ANCONA - Le arie e i duetti cantati alla Scala di Milano, i brani e le immagini delle stagioni liriche che lo hanno visto protagonista nei maggiori teatri italiani, l'esperienza professionale in America e le apparizioni televisive. Questo il percorso di una mostra intitolata 'Franco Corelli.
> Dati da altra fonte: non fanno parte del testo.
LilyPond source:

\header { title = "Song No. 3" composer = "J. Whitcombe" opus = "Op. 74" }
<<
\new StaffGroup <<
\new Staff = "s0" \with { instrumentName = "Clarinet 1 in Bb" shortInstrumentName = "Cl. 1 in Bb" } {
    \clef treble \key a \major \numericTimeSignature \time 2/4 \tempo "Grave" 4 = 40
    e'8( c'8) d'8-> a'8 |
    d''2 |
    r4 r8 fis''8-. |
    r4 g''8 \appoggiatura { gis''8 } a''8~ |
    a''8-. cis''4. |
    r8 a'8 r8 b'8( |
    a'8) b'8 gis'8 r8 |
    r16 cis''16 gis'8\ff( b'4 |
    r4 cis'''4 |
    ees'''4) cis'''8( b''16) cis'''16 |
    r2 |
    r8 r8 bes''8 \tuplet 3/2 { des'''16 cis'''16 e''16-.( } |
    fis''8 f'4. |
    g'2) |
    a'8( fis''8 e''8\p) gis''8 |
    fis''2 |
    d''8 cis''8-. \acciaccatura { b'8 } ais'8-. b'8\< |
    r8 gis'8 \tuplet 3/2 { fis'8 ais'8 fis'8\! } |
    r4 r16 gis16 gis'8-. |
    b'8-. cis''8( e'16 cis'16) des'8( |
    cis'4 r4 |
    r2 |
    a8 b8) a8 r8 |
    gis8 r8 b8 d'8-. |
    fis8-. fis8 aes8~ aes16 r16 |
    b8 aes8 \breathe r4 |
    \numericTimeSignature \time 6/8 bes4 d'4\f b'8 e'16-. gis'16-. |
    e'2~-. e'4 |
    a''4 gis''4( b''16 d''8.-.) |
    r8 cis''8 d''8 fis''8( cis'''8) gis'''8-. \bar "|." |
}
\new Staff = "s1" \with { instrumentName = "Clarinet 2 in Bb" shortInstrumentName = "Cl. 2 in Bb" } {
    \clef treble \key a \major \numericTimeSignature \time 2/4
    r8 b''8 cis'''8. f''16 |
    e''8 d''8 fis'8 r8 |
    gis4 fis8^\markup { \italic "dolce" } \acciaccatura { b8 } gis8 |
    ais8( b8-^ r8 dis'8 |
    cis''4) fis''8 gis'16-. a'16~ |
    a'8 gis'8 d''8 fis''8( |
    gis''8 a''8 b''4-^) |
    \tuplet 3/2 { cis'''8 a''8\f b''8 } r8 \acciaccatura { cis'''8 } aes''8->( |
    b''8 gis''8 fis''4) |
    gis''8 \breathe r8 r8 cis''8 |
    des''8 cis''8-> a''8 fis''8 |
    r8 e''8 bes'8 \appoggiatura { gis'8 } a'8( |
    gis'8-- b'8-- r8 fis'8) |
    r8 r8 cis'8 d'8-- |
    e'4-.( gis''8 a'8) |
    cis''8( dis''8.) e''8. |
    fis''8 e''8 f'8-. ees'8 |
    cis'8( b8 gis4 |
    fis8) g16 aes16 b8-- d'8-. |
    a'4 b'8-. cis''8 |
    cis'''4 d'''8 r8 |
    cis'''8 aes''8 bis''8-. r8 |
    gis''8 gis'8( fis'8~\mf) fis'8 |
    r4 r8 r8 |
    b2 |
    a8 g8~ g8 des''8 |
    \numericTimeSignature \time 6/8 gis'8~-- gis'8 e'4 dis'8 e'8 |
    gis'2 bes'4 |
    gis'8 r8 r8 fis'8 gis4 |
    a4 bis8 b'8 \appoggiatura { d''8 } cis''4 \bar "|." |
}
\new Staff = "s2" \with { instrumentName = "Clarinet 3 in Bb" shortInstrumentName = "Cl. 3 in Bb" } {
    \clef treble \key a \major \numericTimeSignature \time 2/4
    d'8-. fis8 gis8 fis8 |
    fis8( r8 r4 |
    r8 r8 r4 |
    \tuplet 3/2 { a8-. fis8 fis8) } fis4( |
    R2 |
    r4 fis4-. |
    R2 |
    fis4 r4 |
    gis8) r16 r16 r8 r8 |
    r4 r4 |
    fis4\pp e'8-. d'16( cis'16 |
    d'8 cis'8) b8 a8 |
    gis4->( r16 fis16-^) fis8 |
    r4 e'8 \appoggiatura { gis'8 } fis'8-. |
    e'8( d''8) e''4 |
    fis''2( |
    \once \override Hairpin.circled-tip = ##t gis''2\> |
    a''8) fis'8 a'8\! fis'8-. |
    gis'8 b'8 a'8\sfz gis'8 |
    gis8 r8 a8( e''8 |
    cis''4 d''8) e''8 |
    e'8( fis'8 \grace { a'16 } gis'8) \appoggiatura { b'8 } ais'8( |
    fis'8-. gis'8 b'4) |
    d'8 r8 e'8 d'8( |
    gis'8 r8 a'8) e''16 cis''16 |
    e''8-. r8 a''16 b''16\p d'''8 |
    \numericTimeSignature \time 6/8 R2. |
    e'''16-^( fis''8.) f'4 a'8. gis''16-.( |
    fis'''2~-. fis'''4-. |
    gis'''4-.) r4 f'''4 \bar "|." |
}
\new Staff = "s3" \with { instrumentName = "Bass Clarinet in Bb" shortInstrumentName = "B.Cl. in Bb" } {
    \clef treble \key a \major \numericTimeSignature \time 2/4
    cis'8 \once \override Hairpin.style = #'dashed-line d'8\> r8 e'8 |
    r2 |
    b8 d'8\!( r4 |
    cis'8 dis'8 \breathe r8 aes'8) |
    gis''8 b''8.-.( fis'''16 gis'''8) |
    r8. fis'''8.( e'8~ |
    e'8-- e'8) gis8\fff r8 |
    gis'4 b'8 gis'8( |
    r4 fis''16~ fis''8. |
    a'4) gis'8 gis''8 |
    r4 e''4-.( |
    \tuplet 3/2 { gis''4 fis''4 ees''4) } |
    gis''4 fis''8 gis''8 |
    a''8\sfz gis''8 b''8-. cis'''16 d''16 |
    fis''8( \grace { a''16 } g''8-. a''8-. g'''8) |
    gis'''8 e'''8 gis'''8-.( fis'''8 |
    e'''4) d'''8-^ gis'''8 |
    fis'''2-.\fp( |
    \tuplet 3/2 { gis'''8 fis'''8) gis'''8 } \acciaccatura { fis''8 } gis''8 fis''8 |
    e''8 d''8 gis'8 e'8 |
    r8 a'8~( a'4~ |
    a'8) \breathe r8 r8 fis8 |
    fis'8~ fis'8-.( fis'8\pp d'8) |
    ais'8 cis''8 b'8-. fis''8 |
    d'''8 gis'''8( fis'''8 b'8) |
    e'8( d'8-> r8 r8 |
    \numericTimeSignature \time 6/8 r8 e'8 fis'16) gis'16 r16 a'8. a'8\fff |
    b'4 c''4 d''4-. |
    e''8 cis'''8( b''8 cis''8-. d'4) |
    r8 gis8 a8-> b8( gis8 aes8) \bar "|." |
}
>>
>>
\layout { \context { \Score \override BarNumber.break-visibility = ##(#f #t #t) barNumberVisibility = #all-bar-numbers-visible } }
La voce, l'artista il mito', che Ancona, sua città natale, dedica dal 25 agosto al celebre cantante lirico Franco Corelli a cento anni dalla nascita, assieme ad un concerto che vedrà esibirsi lo stesso giorno sul palco del Teatro delle Muse a lui dedicato il grande tenore Juan Diego Flòrez in un programma ispirato all'artista scomparso nel 2003. Promossa dagli Amici della Lirica 'Franco Corelli' e dal Museo Tattile Statale Omero, fino al primo novembre all'interno della Mole Vanvitelliana, a poche centinaia di metri da via Mamiani dove Corelli era vissuto, la mostra 'riporta a casa' il celebre tenore ripercorrendone l'ineguagliabile carriera attraverso quattro postazioni video dove si possono ascoltare in cuffia le sue interpretazioni, le sue testimonianze e le interviste di quanti l'hanno conosciuto. Filmati, documenti rari, ricordi e dischi ricercatissimi per un totale di quattro ore e mezzo di video-ascolto, che nel 2006 avevano costituito il nucleo centrale di un'analoga iniziativa al Ridotto delle Muse, qui arricchita da locandine delle stagioni scaligere e tra breve tempo anche da sontuosi costumi di scena provenienti dalla Scala, dal Teatro dell'Opera di Roma e dal Metropolitan di New York. Così i brani tratti da La Vestale di Spontini, da Ernani di Verdi o dagli Ugonotti di Meyerbeer, oggi quasi mai cantati per la mancanza di voci adeguate, come pure quelli dal Romeo e Giulietta di Gounod, fino alle memorabili interpretazioni di don José nella Carmen di Bizet o di Calaf nella Turandot di Puccini.
    Ma con Corelli si esibiscono anche partner del calibro di Maria Callas, Renata Tebaldi e Birgit Nilsson, che assieme alle riprese delle scene e del pubblico contribuiscono a restituirci l'immagine di un'epoca irripetibile. Geometra al Comune di Ancona, che lasciò per dedicarsi al canto, tenore dei record, con ben sei inaugurazioni della stagione scaligera e quattro in contemporanea al Met, dove dal 1961 al 1975 cantò per ben 365 volte (compresi quattro gala), Corelli, soprannominato anche 'mister sold out', resta un unicum nel panorama lirico internazionale per la potenza e duttilità della voce sia nei toni acuti che in quelli bassi, frutto di un'applicazione e di una ricerca della perfezione quasi maniacale, abbinata ad un fisico prestante che gli consentiva d'incarnare al meglio il ruolo dell'eroe. Timido e schivo nella vita, ma dominatore nella scena, dove peraltro bisognava spingerlo a forza, conservò sempre un rapporto speciale con la sua città natale, dove tornava appena possibile a trovare la sua famiglia d'origine, ma dove non cantò mai. Flòrez, altra gloria della lirica contemporanea, ne celebrerà la grandezza assieme al soprano Marina Monzò in un concerto di musiche di Bellini, Donizetti, Bizet, Gounod, Massenet, Leoncavallo e Puccini, che inaugura la rassegna Kammeroper alle Muse. Tra gli eventi in programma per ricordarlo, una tavola rotonda con i musicologi Fabio Brisighelli, Vincenzo De Vivo e Giancarlo Landini, un concerto del Coro Lirico Marchigiano 'V. Bellini', uno di musiche di Verdi e uno coi cori delle Marche. (ANSA).